Research Perspective Volume 3, Issue 8 pp 813—817

Figure 1. Top panel. In vivo, a central clock in the suprachiasmatic nucleus (SCN) determines the timing of daily behavior, and communicates this timing to peripheral clocks in other tissues and brain loci that control sleep. The timing of sleep influences clock phase by controlling when the eyes receive environmental light. Inset graph, This light phase-shifts the clock differently at different times of day (Data reproduced from [11]).

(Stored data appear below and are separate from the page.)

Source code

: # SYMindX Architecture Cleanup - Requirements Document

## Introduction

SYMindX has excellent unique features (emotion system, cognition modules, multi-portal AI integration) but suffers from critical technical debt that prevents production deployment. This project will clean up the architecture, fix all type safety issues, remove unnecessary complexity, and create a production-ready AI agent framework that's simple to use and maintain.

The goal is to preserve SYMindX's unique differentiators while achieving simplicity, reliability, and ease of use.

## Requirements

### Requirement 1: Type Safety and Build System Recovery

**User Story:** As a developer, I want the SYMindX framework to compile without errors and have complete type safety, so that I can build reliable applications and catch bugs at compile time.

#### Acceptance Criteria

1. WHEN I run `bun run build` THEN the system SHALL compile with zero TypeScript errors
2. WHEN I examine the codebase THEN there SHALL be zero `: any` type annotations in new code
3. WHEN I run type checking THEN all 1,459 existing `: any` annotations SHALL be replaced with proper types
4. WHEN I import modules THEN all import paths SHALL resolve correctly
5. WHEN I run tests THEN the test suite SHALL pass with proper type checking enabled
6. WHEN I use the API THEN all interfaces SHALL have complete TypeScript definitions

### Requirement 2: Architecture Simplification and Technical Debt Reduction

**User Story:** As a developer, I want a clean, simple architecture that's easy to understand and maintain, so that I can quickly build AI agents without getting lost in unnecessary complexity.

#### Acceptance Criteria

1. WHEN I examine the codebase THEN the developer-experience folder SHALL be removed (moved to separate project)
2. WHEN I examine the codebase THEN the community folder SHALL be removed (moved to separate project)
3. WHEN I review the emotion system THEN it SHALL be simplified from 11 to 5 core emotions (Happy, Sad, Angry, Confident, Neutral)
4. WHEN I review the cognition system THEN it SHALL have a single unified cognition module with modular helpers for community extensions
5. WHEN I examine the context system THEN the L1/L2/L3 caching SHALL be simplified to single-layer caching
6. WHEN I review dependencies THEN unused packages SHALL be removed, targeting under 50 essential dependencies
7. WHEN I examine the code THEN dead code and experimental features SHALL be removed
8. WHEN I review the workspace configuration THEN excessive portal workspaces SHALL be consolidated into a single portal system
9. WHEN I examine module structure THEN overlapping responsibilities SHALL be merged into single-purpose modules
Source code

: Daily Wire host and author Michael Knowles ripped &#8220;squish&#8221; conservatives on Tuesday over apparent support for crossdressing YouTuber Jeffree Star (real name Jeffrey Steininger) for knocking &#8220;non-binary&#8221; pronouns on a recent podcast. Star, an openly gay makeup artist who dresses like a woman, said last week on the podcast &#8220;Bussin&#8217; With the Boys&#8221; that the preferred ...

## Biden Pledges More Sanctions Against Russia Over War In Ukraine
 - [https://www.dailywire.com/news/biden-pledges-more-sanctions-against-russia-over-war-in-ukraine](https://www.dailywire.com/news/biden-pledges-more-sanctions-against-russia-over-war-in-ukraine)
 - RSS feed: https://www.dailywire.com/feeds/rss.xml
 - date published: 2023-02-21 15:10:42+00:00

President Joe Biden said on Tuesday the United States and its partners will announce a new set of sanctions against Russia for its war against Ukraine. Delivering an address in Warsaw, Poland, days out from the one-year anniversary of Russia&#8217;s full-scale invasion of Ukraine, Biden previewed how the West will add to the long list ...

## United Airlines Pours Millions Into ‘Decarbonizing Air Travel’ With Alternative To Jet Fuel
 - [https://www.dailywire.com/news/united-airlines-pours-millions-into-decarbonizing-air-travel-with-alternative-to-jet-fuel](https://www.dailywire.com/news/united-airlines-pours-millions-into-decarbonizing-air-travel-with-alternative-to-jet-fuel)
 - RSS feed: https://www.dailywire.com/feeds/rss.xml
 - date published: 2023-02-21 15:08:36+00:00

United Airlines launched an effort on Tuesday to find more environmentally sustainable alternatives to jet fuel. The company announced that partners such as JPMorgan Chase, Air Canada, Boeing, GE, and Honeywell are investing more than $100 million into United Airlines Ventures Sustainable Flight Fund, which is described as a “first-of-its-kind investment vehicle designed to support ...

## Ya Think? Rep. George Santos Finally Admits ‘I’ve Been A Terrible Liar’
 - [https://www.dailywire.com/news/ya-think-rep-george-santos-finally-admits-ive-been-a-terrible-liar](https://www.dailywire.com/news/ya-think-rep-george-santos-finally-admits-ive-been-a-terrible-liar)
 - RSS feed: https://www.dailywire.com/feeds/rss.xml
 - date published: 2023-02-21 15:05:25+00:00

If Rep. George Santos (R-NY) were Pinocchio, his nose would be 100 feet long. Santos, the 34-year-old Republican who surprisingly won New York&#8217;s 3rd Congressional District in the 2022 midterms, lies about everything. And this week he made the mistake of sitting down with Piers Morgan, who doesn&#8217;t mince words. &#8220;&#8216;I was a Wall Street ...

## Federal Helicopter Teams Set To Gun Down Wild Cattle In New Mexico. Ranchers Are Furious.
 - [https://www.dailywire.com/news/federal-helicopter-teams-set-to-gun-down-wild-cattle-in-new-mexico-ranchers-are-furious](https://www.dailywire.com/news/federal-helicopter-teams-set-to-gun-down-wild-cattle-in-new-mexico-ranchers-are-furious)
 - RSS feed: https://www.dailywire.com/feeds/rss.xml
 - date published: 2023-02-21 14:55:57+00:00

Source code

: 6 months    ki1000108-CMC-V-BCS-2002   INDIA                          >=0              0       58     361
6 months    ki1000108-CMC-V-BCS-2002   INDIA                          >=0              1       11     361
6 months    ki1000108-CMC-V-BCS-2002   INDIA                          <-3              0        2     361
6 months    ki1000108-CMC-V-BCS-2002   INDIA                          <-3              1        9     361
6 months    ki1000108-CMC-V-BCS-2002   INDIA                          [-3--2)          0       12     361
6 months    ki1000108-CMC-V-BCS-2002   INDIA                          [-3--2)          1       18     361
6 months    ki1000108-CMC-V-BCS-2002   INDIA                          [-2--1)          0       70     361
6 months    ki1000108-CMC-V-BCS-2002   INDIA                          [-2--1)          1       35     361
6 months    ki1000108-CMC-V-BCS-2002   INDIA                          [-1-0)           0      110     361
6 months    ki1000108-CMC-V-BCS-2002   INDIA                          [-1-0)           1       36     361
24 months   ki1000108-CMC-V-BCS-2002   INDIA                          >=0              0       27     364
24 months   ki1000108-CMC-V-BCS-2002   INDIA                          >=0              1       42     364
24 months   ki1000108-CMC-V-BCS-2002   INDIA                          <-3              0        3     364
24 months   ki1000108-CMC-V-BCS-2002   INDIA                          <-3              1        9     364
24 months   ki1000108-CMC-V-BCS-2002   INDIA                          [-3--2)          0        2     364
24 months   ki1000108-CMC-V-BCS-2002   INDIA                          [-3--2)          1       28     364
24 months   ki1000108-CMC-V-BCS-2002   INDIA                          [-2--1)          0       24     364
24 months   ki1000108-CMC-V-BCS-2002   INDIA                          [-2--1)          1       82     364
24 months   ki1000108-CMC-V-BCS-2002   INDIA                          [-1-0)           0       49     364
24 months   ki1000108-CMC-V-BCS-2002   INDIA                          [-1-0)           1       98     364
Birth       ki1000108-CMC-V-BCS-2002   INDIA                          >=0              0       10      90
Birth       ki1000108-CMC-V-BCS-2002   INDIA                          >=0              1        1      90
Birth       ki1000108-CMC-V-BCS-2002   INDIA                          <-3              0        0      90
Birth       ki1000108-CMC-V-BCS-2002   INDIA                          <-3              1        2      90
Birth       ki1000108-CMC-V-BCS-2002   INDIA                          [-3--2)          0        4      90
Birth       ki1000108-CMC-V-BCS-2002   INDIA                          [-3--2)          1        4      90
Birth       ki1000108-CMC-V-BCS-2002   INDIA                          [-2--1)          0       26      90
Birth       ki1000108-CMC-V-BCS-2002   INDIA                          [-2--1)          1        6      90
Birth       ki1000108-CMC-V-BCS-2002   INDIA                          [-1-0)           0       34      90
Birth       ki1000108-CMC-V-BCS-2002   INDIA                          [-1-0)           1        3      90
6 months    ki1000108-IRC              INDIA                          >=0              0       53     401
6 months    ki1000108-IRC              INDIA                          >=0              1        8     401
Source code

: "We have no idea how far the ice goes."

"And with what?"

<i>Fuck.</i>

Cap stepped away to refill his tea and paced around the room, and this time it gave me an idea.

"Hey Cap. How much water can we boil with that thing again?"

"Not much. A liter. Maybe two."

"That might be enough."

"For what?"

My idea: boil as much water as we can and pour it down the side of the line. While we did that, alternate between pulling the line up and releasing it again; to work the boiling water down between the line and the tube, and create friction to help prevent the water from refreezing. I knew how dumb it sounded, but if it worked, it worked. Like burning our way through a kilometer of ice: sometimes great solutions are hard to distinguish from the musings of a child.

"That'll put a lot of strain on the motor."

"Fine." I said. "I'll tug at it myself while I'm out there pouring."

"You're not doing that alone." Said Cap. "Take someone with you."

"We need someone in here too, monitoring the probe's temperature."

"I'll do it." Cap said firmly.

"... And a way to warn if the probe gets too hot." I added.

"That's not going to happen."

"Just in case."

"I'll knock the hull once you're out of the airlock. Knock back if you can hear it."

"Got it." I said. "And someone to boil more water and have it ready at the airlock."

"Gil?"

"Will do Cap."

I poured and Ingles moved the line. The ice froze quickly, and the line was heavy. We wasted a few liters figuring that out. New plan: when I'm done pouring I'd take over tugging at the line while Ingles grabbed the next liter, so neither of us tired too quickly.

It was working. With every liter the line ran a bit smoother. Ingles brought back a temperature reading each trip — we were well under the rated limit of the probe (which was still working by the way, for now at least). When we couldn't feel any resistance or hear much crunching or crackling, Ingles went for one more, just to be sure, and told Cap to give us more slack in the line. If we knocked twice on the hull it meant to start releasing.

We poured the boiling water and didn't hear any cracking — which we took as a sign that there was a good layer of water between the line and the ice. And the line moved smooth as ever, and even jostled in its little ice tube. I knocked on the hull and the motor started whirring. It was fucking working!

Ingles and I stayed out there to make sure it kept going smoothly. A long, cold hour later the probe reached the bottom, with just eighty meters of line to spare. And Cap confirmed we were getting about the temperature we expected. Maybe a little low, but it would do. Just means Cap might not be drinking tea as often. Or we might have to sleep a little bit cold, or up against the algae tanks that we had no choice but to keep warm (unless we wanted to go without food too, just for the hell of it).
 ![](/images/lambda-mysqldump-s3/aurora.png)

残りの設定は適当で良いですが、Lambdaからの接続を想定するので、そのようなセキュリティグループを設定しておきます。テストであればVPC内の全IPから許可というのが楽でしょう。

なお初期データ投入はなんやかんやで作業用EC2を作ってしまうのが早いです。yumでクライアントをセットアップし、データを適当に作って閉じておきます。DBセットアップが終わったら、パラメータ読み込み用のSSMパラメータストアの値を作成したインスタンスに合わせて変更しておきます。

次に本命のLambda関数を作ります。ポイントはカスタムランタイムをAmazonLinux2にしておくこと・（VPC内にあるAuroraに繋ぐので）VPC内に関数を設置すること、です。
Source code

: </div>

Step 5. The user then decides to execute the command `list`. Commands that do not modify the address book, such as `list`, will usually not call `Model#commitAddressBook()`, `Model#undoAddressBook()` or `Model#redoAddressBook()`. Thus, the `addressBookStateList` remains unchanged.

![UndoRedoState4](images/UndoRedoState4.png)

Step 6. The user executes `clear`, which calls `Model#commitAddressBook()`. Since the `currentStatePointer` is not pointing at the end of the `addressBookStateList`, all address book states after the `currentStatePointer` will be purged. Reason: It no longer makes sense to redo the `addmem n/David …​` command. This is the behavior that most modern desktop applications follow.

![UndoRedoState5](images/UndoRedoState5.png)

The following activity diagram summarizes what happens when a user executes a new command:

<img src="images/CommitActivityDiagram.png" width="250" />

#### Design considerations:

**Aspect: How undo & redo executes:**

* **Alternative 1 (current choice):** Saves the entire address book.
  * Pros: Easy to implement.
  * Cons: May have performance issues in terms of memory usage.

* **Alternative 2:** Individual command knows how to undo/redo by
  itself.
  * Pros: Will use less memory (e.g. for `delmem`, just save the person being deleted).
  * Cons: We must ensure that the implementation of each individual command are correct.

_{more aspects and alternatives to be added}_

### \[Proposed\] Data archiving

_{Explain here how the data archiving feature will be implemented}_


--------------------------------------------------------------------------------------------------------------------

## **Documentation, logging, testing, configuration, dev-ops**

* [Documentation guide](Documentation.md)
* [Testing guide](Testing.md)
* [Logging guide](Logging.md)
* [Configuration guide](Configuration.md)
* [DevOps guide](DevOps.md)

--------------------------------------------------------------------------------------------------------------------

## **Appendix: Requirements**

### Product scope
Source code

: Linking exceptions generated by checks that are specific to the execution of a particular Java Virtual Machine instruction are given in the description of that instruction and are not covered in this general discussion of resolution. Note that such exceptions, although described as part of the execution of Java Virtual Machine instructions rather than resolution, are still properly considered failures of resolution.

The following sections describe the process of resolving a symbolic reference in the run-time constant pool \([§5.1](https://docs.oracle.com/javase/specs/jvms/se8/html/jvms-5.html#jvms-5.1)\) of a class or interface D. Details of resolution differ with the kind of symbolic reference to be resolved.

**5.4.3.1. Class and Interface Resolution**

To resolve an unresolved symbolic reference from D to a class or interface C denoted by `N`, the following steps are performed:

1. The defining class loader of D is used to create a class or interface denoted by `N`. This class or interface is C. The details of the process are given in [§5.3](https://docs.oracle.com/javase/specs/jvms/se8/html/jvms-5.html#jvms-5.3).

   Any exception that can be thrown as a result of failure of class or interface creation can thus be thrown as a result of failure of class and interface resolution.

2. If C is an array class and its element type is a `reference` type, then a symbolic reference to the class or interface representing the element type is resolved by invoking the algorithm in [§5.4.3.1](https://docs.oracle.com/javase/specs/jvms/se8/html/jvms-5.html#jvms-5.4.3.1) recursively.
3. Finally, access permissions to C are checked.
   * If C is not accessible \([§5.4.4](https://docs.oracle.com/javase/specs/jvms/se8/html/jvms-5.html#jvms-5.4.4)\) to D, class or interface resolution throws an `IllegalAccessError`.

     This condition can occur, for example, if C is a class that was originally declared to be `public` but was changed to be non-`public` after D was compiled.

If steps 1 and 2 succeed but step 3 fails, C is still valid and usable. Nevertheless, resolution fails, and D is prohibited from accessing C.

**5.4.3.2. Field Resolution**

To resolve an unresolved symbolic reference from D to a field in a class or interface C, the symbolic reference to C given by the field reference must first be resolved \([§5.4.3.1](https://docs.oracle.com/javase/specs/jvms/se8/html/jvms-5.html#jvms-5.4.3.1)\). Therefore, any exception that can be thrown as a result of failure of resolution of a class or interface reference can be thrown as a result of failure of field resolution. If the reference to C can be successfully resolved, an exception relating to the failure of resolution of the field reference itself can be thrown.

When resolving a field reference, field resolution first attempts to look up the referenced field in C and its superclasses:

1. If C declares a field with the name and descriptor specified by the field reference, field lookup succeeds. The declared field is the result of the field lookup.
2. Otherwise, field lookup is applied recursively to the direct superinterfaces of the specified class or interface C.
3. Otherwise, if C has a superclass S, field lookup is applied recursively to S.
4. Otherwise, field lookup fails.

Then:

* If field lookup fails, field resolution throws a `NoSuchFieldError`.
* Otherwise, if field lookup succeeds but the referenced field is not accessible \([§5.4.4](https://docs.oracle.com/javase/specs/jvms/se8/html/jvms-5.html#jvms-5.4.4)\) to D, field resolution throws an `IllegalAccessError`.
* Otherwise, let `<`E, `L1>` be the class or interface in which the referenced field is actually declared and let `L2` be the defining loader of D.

Black stars, Feedback loops affecting sleep in the elderly. 1. A shorter period in the SCN would shift sleep earlier, but this has not been observed experimentally in humans. 2. Changes to sleep-wake structure, either by affecting homeostatic sleep or by affecting the circadian drive to sleep at night, 3. could feed back to affect light availability and therefore clock phase because of natural time-dependent differences in phase shifting. 4. Hormones could directly affect peripheral clocks at sleep-wake centers to affect sleep timing without altering the central clock in the SCN. Bottom panel.In vitro, treatment of primary human fibroblasts with serum from older subjects (OS) results in a shorter period and an earlier phase of cellular circadian rhythms than that obtained with serum from younger subjects (YS). Heat treatment (OSHI) abolished this effect. (Data reproduced from [5].)